Das Stichlingsmännchen, das in der Laichzeit in einer Farbenpracht vom leuchtenden Grün bis zum tiefsten Blau und sattem Schiefergrau sowie feurigstem Rot erstrahlt, baut ein Nest von der Größe einer Kinderfaust. Dann geht es auf Brautschau, dirigiert das Weibchen zur Kinderstube und veranlasst es zur Eiablage. Den Laich bewacht und befächelt der sorgende „Fischvater“ 8-14 Tage, bis die Jungen schlüpfen. Diese werden noch bis zum Verbrauch ihres Dottersackes behütet, Ausreißer schnappt er mit dem Maul und spuckt sie ins Nest zurück.
Die männlichen Seepferdchen tragen die Eier in körpereigenen Bruttaschen aus, die Weibchen der Maulbrüter nehmen den Laich ins Maul, und etliche Fische bringen lebende Jungen zur Welt.
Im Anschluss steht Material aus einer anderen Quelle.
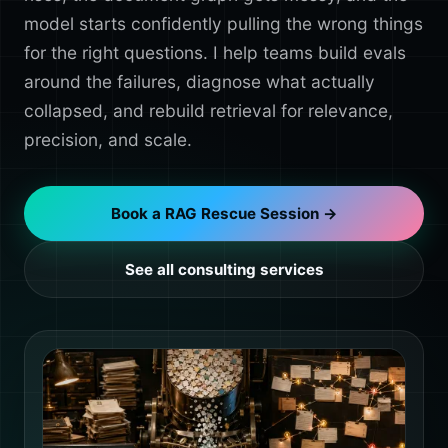
model starts confidently pulling the wrong things
for the right questions. I help teams build evals
around the failures, diagnose what actually
collapsed, and rebuild retrieval for relevance,
precision, and scale.
Book a RAG Rescue Session →
See all consulting services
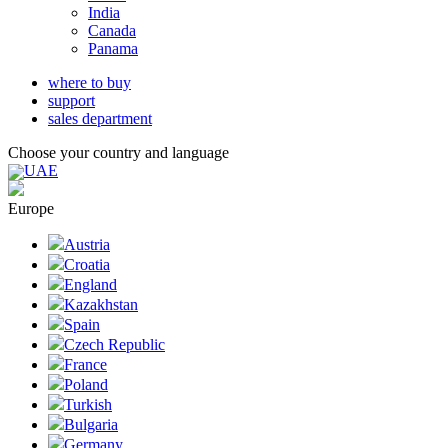
India
Canada
Panama
where to buy
support
sales department
Choose your country and language
UAE
Europe
Austria
Croatia
England
Kazakhstan
Spain
Czech Republic
France
Poland
Turkish
Bulgaria
Germany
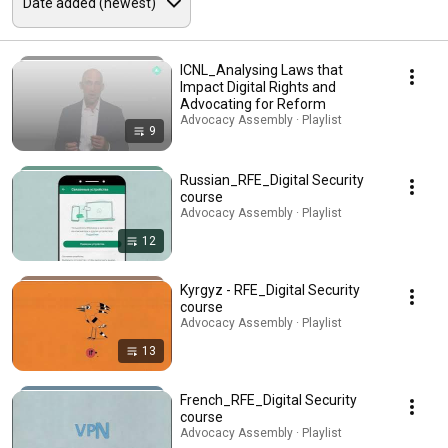
ICNL_Analysing Laws that
Impact Digital Rights and
Advocating for Reform
Advocacy Assembly · Playlist
9
Russian_RFE_Digital Security
course
Advocacy Assembly · Playlist
12
Kyrgyz - RFE_Digital Security
course
Advocacy Assembly · Playlist
13
French_RFE_Digital Security
course
Advocacy Assembly · Playlist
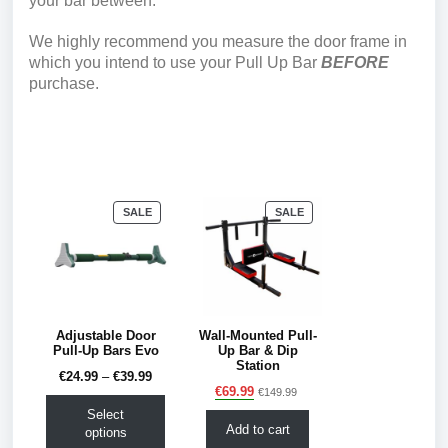
your bar between.
We highly recommend you measure the door frame in
which you intend to use your Pull Up Bar
BEFORE
purchase.
PRODUCT
PRODUCT
SALE
SALE
ON
ON
SALE
SALE
Adjustable Door
Wall-Mounted Pull-
Pull-Up Bars Evo
Up Bar & Dip
Station
€
24.99
–
€
39.99
€
69.99
€
149.99
Select
Add to cart
options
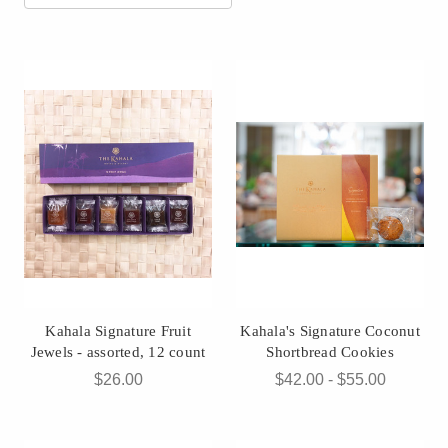
Kahala Signature Fruit
Kahala's Signature Coconut
Jewels - assorted, 12 count
Shortbread Cookies
$26.00
$42.00 - $55.00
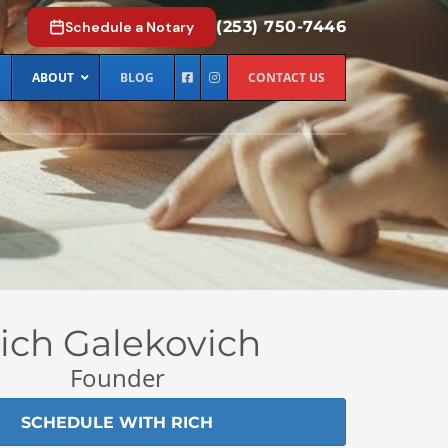
(253) 750-7446
Schedule a Notary
ABOUT
BLOG
CONTACT US
ich Galekovich
Founder
SCHEDULE WITH RICH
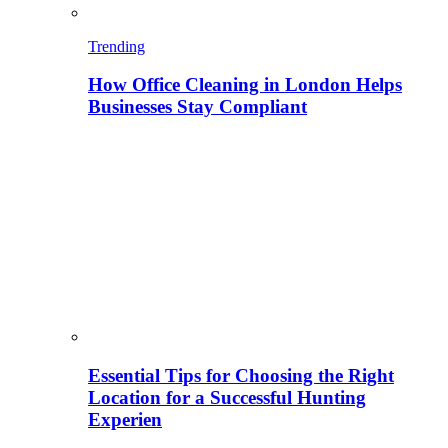
Trending
How Office Cleaning in London Helps
Businesses Stay Compliant
Essential Tips for Choosing the Right
Location for a Successful Hunting
Experien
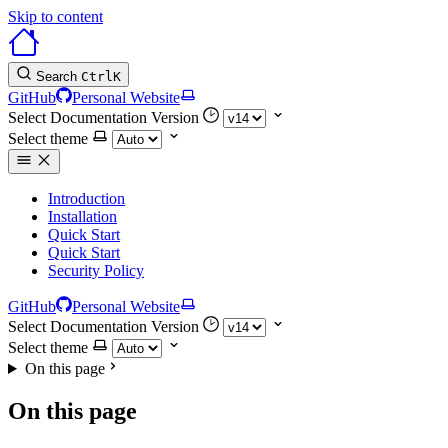
Skip to content
Search
Ctrl
K
GitHub
Personal Website
Select Documentation Version
Select theme
Introduction
Installation
Quick Start
Quick Start
Security Policy
GitHub
Personal Website
Select Documentation Version
Select theme
On this page
On this page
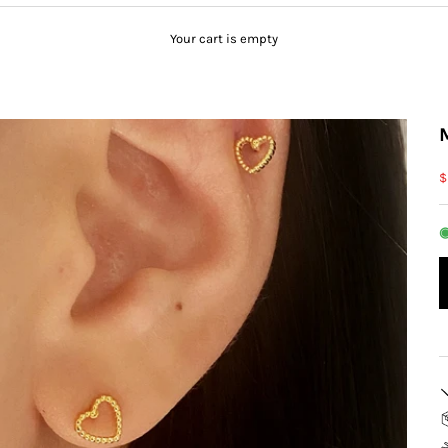
Your cart is empty
S
$
◉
Die Fruchtbarkeit der Fische ist sehr hoch, ein Lachs legt etwa 20.000, der Heilbutt 3 Millionen und der Kabeljau bis zu 9 Millionen Eier. Mit diesen Unsummen von Lebenskeimen könnte jede Art alle erdenklichen Verluste ausgleichen. Aber der Mensch mit all seinen rücksichtslosen Fangmethoden, vor allem aber mit seinen chemischen und giftigen Verunreinigungen, hat es fertiggebracht, den Bestand vieler Fische zu dezimieren.